EXERCISE AIM:
A complete response lists each line of the data below that includes the word "émission".

Transcribed page contents:
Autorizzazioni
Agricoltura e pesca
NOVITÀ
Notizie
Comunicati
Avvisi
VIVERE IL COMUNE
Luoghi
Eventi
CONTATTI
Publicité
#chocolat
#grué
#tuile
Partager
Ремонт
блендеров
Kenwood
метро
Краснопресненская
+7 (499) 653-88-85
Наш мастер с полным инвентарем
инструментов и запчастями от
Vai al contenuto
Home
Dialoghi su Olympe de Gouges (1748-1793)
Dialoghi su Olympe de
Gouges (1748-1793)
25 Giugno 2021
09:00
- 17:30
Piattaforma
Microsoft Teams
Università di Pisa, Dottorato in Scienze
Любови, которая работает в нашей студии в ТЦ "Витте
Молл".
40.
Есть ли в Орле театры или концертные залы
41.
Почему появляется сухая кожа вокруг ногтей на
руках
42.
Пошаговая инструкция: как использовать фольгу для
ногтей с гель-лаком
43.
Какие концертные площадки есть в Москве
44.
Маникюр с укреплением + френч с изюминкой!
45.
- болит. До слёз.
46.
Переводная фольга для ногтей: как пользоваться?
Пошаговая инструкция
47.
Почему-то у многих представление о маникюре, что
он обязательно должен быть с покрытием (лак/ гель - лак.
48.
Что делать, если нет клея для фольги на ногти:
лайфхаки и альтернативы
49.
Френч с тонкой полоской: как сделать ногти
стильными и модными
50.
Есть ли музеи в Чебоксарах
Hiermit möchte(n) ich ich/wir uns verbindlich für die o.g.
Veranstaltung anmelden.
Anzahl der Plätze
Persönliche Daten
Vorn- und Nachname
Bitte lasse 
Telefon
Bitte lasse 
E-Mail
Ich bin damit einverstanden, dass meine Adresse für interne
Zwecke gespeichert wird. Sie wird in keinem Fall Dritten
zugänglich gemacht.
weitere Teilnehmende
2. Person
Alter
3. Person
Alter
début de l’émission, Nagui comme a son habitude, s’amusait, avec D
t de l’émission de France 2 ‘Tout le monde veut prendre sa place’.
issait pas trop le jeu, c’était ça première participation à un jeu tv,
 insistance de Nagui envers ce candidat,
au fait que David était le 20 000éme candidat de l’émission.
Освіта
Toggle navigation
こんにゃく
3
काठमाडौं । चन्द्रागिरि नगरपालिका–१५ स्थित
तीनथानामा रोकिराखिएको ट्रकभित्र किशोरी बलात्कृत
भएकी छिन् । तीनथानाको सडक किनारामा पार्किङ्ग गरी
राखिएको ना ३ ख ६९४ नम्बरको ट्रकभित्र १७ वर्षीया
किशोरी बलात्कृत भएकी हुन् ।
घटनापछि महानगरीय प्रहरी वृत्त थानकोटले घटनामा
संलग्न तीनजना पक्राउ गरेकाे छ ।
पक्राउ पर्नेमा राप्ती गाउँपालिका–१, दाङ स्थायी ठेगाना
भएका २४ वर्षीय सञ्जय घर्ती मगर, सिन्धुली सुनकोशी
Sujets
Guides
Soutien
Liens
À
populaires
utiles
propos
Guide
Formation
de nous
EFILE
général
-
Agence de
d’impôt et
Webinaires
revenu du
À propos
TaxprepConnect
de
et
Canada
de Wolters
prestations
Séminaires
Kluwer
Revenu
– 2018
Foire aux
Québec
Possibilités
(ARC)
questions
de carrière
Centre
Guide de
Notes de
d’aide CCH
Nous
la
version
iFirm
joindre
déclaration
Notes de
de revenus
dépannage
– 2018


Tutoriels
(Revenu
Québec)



---

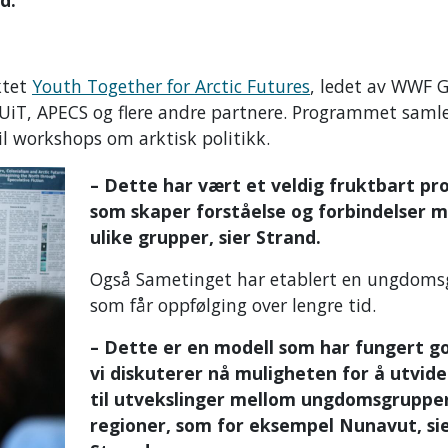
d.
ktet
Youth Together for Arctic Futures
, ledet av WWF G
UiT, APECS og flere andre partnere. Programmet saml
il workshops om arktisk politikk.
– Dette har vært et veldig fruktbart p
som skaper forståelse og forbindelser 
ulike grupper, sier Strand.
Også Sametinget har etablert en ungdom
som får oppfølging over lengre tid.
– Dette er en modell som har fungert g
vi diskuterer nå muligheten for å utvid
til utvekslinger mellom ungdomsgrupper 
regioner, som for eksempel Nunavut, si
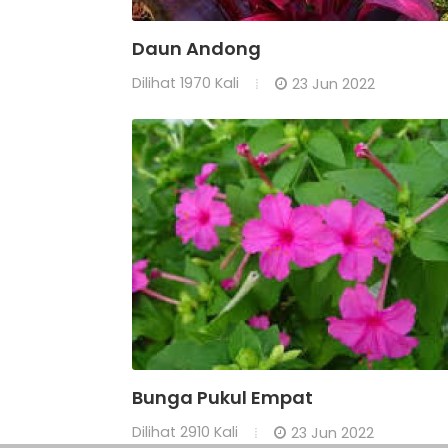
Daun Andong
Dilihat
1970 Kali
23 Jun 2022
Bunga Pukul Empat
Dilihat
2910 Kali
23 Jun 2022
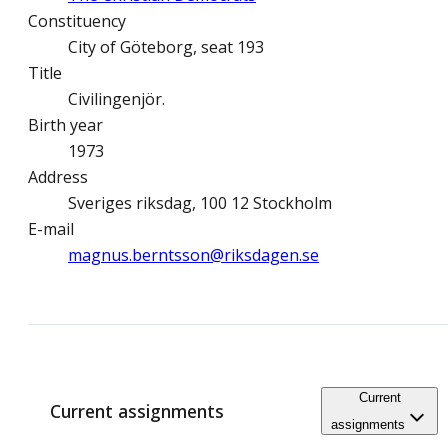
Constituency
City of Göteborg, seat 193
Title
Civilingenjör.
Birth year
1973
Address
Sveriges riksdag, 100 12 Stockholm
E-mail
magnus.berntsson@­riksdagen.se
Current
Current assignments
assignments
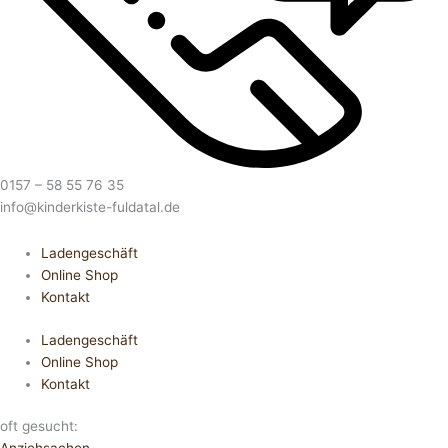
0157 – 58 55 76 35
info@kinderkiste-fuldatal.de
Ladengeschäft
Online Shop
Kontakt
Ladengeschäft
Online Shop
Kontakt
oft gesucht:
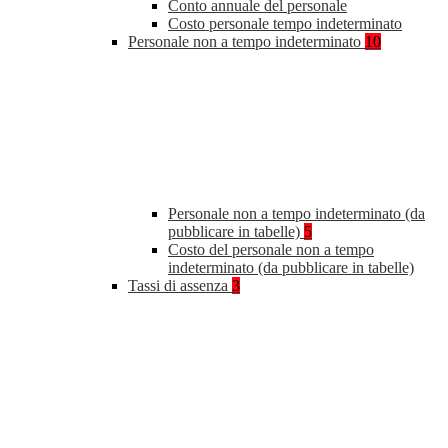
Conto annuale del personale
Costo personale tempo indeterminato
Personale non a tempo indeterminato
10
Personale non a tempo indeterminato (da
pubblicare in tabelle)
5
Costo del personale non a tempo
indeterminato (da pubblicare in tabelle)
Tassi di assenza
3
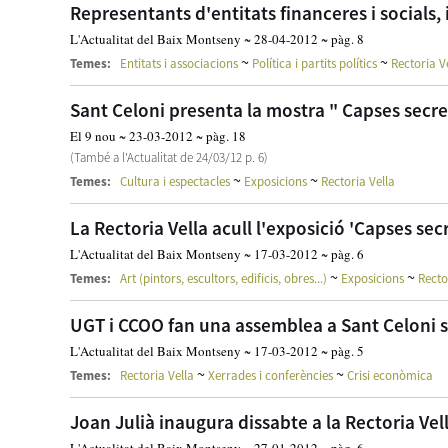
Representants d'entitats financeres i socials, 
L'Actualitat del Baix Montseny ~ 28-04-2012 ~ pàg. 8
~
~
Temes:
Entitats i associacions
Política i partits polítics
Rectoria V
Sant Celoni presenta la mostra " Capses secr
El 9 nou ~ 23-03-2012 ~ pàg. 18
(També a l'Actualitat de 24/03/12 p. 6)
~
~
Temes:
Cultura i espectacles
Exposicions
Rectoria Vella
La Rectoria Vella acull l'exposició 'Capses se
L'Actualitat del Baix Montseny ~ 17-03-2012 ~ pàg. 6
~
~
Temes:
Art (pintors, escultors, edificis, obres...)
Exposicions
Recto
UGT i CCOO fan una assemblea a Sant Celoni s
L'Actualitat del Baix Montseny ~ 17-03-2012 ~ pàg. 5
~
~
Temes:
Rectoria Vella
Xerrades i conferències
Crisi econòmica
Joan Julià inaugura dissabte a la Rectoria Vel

==

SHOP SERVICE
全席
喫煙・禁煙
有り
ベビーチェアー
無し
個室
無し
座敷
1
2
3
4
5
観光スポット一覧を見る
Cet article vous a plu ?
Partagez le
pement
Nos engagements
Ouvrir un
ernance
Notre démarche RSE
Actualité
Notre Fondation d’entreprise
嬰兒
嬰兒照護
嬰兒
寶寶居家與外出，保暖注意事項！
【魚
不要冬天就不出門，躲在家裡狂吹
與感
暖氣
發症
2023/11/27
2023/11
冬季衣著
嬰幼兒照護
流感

EXERCISE SOLUTION:
début de l’émission, Nagui comme a son habitude, s’amusait, avec D
t de l’émission de France 2 ‘Tout le monde veut prendre sa place’.
au fait que David était le 20 000éme candidat de l’émission.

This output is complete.